Eastern Orthodox Funerals
Information on Eastern Orthodox funeral traditions and etiquette
The Eastern Orthodox religion, also known as the Orthodox Catholic Church, has differing views on the afterlife compared to traditional Western Christian beliefs. For them, the idea of a Heaven or Hell is a more abstract interpretation. Those who love God interpret his eternal presence in the afterlife as heavenly, whereas those who do not love God interpret his eternal presence as hellish.
Planning an Eastern Orthodox funeral
For added support during the funeral arrangements, it is advised that you enlist the assistance of a funeral director. An Orthodox priest or other religious leader may also be able to advise on appropriate arrangements.
Eastern Orthodox funeral traditions
In the Eastern Orthodox religion families can be refused a religious funeral if their loved one has undergone cremation. However, embalming is allowed.
The donation of organs is generally accepted, although a minority of Eastern Orthodox leaders have objected to heart donation since they believe, based on Eastern Orthodox literature, that the heart is too closely affiliated to the soul.
Wakes are widely practised rituals in the Eastern Orthodox religion and occur before the funeral. They often start with the First Panikhida, which is a prayer service prepared by the priest. This is followed by the family and friends reading from the Book of Psalms and other Panikhidas being delivered.
Modern wakes typically only last one day, however, in some churches that preserve a more traditional approach, they can last for up to three days.
Eastern Orthodox funeral service
When the casket is taken from the wake to the church for the funeral service, a priest carrying a censer will lead a procession of mourners to the church while leading the bereaved in the recitation of the hymn Trisagion. This hymn is sung at the wake if there is no procession to the church.
The funeral will normally take no more than 60 minutes. A priest or bishop will lead the proceedings, and a deacon, a sub-deacon and an altar server may all be present during the ceremony.
In the church you will expect to see a plate of Koliva, a traditional dish made of wheat and honey, which will be placed near the head of the coffin with a lit candle on top. The Koliva is symbolic, with the wheat representing the cyclical nature of life and the honey the sweetness of Heaven.
In some Eastern Orthodox churches, the person who has passed away may have a paper band across their forehead, which is worn as a crown of victory symbolising that they have completed the course of life. You can also expect a cross or a small icon of Jesus Christ or a patron saint to be placed in their hands.
As a mourner at the funeral, you can also expect to receive a lit candle on entering the church. This candle should be kept lit throughout the service.
The priest or bishop leading the service will lead the mourners through prayer, readings and all the proper rites, as well as Holy Communion on occasion.
Eastern Orthodox burial
After the service, family and friends approach the casket to pay their last respects before the closing of the casket. A new procession will begin to the cemetery as the Trisagion Hymn is sung again.

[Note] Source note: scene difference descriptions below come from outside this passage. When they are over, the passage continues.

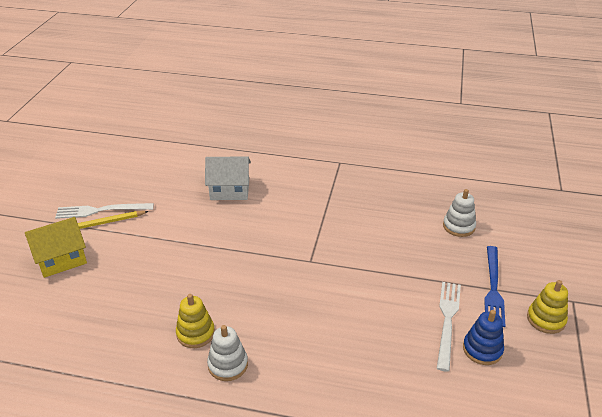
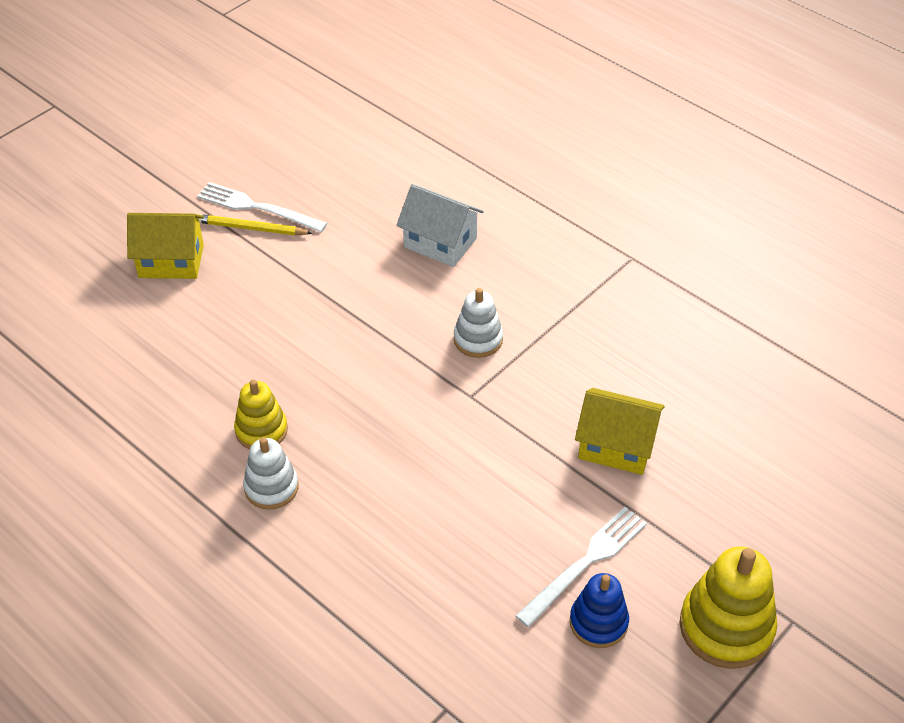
camera: 30 degrees right, 10 degrees up
(410, 253) = (616, 446): none -> yellow house
(458, 226) = (724, 436): white stacking toy -> white stacking toy (478, 339)
(493, 288) = (691, 549): blue fork -> none
(546, 319) = (726, 627): yellow stacking toy -> yellow stacking toy, size x1.60

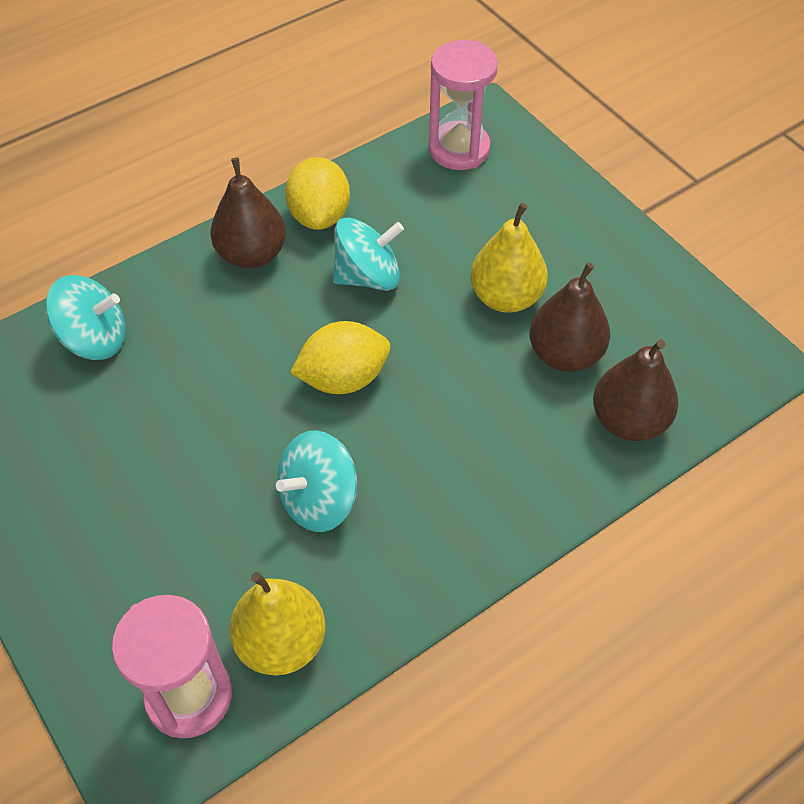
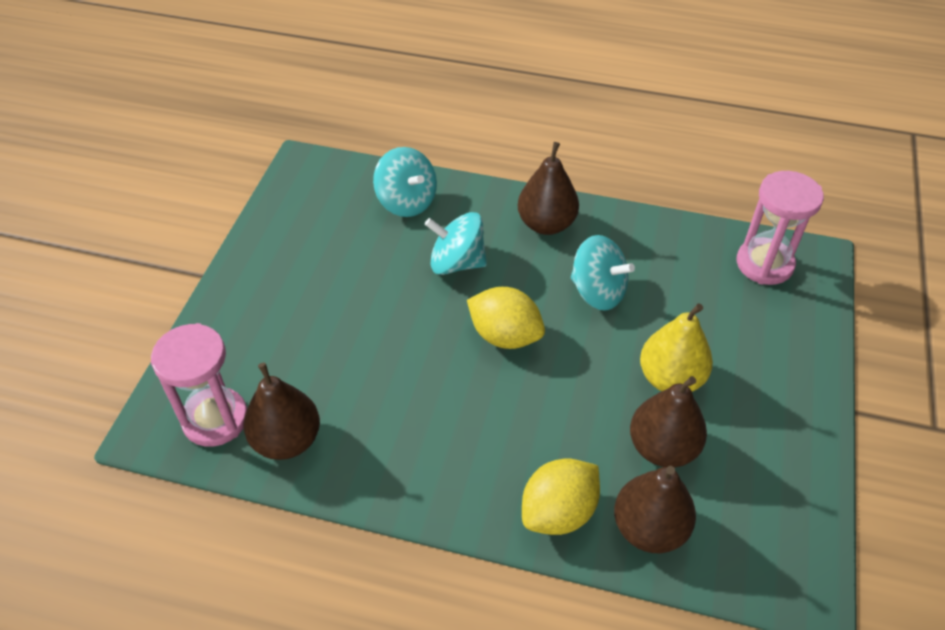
camera: 50 degrees right, 5 degrees down
(281, 642) = (287, 440): yellow pear -> brown pear
(319, 500) = (403, 388): turquoise spinning top -> turquoise spinning top (456, 263)
(320, 215) = (616, 233): yellow lemon -> yellow lemon (558, 512)

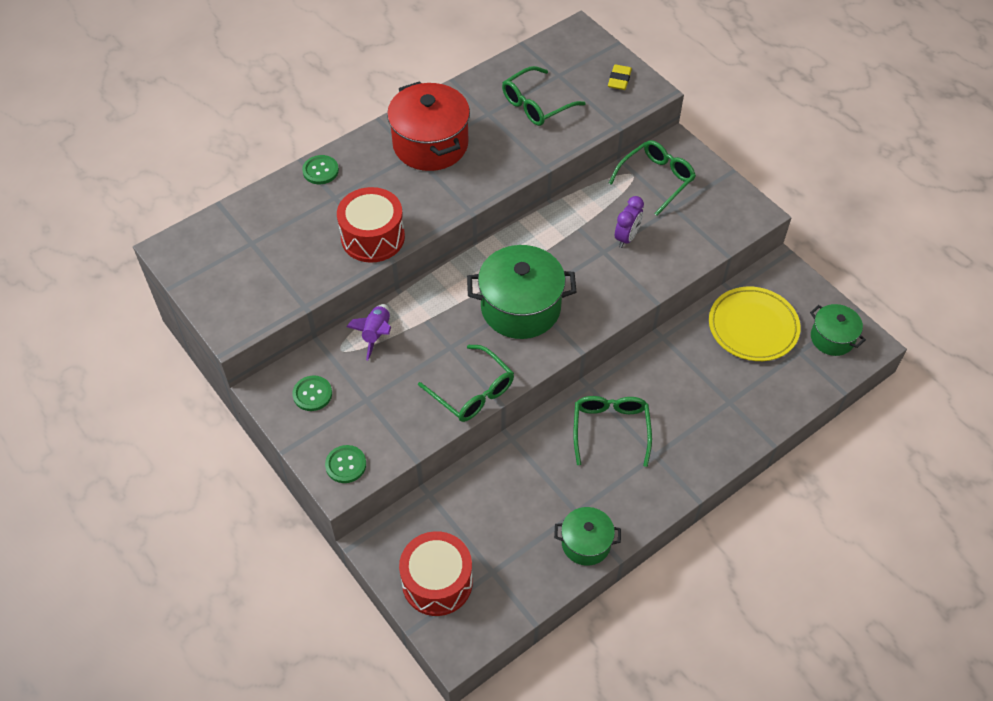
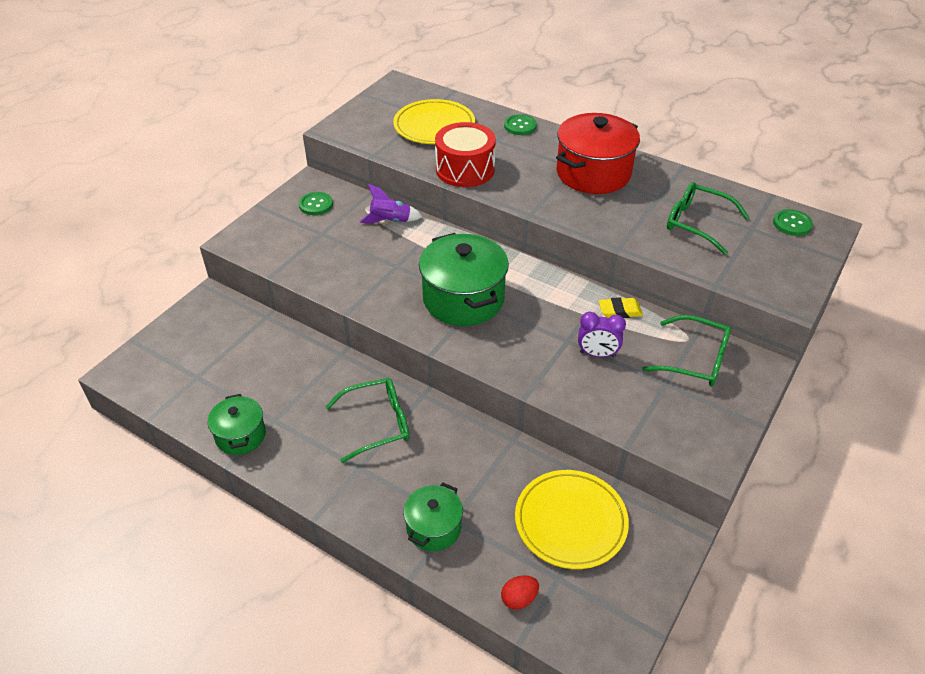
camera: 70 degrees right, 10 degrees down
(278, 240) = (434, 126): none -> yellow plate
(346, 465) = (253, 239): green button -> green button (792, 224)
(437, 582) = (180, 344): red drum -> none
(472, 392) = (353, 292): green glasses -> none
(619, 80) = (785, 272): yellow eraser -> yellow eraser (620, 311)
(810, 381) = (519, 599): none -> red egg
(832, 338) = (597, 612): green pot -> green pot (434, 528)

Just before the burial, the priest may pour olive oil and earth in the shape of a cross on the coffin to represent passages in devotional texts. Wheat may also be poured, especially if the service is based on Slavic or Arabic traditions.
After the funeral
An after-funeral reception called Makaria is hosted by the bereaved family or the congregation. This can take place at the family home, a restaurant or at the church hall.

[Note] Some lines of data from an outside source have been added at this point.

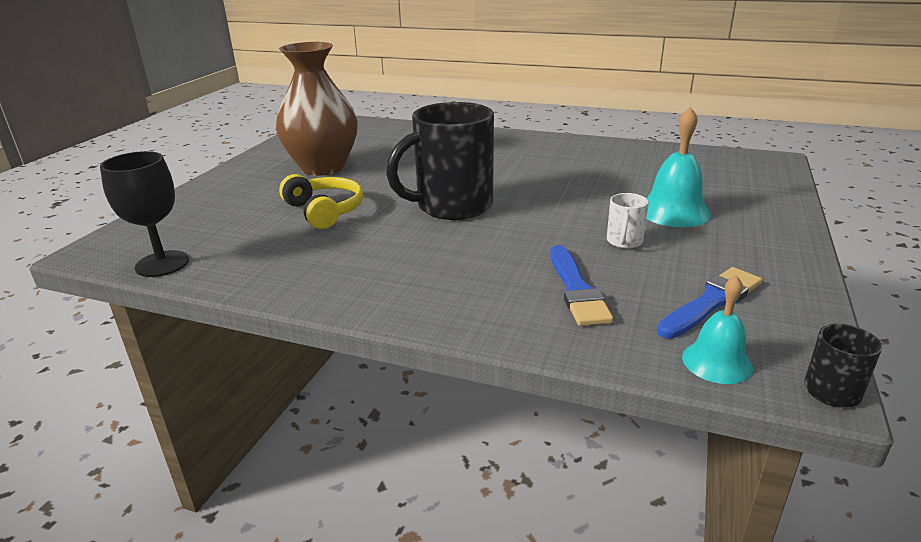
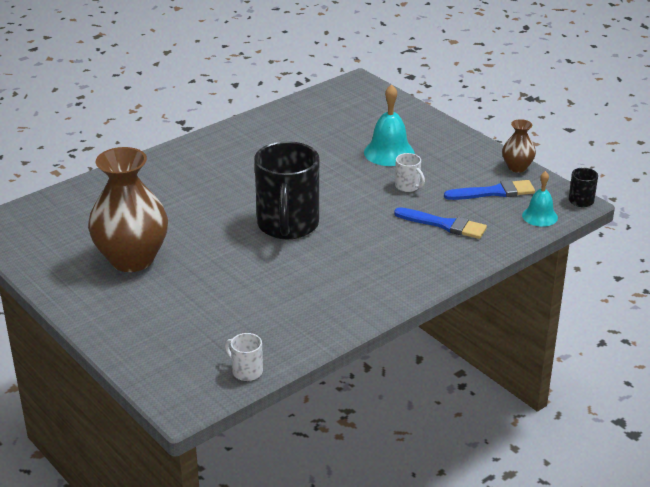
camera: 60 degrees left, 5 degrees up
(162, 264) = (246, 371): black goblet -> white mug
(324, 211) = (231, 281): yellow headphones -> none
(711, 302) = (493, 192): blue brush -> blue brush turned 90 degrees clockwise
(807, 301) = (517, 167): none -> brown vase

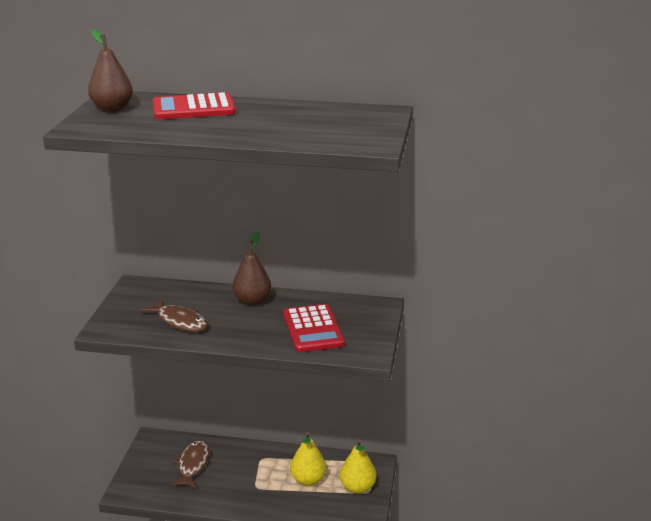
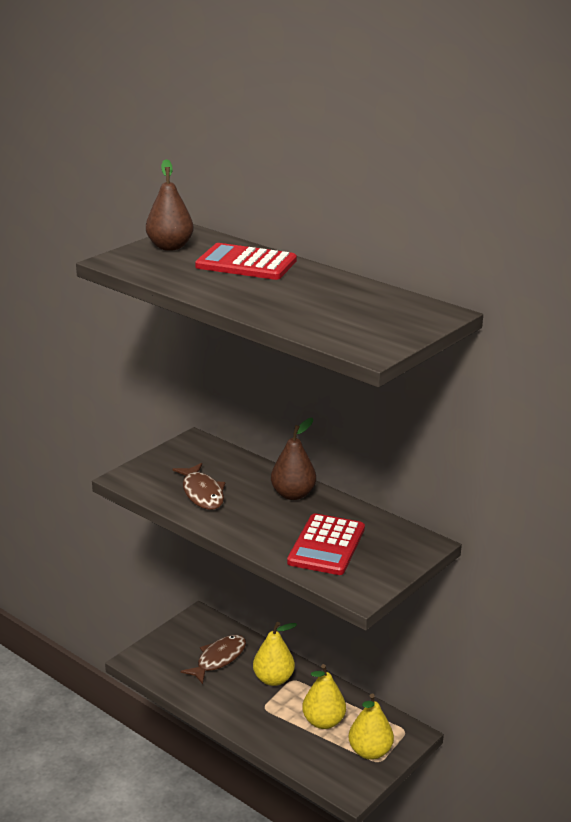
camera: 30 degrees right, 0 degrees up
(247, 463) = (273, 679): none -> yellow pear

Eastern Orthodox Christians have a 40-day mourning period in which they avoid social gatherings and traditionally only wear black clothing. A widow or widower may wear only black for a year, or even two years if they are from the Greek Orthodox Church.
The bereaved will usually not go to work for a week after the funeral. After this bereavement period, memorials are celebrated after three months, six months, nine months and every year anniversary for at least seven years.
Eastern Orthodox funeral etiquette
All people present at the funeral ceremony should stand throughout, except of course for those who have trouble standing, such as the elderly or disabled.
Mourners are encouraged to approach the casket after the service to say goodbye. Members of the Eastern Orthodox church may choose to kiss the icon or cross in the casket, but do not feel obliged to do so if you belong to another faith.
Some branches of Eastern Orthodoxy will require you to be dressed modestly when entering the church. For funerals, traditional dark, formal clothing should be appropriate in most cases.